STORED DATA Start Marker
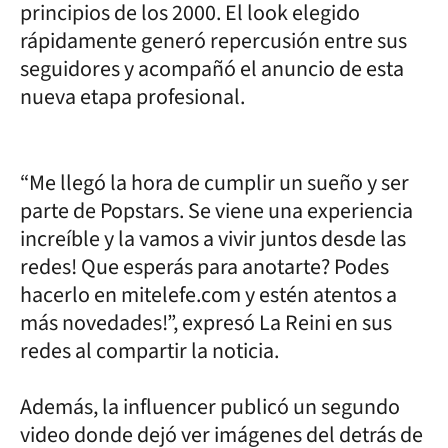
principios de los 2000. El look elegido
rápidamente generó repercusión entre sus
seguidores y acompañó el anuncio de esta
nueva etapa profesional.
“Me llegó la hora de cumplir un sueño y ser
parte de Popstars. Se viene una experiencia
increíble y la vamos a vivir juntos desde las
redes! Que esperás para anotarte? Podes
hacerlo en mitelefe.com y estén atentos a
más novedades!”, expresó La Reini en sus
redes al compartir la noticia.
Además, la influencer publicó un segundo
video donde dejó ver imágenes del detrás de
STORED DATA End Marker
§ THE PROBLEM:
Return the entries exactly as given. Do not include pictures.

§ COMPLETED EXERCISE:
principios de los 2000. El look elegido
rápidamente generó repercusión entre sus
seguidores y acompañó el anuncio de esta
nueva etapa profesional.
“Me llegó la hora de cumplir un sueño y ser
parte de Popstars. Se viene una experiencia
increíble y la vamos a vivir juntos desde las
redes! Que esperás para anotarte? Podes
hacerlo en mitelefe.com y estén atentos a
más novedades!”, expresó La Reini en sus
redes al compartir la noticia.
Además, la influencer publicó un segundo
video donde dejó ver imágenes del detrás de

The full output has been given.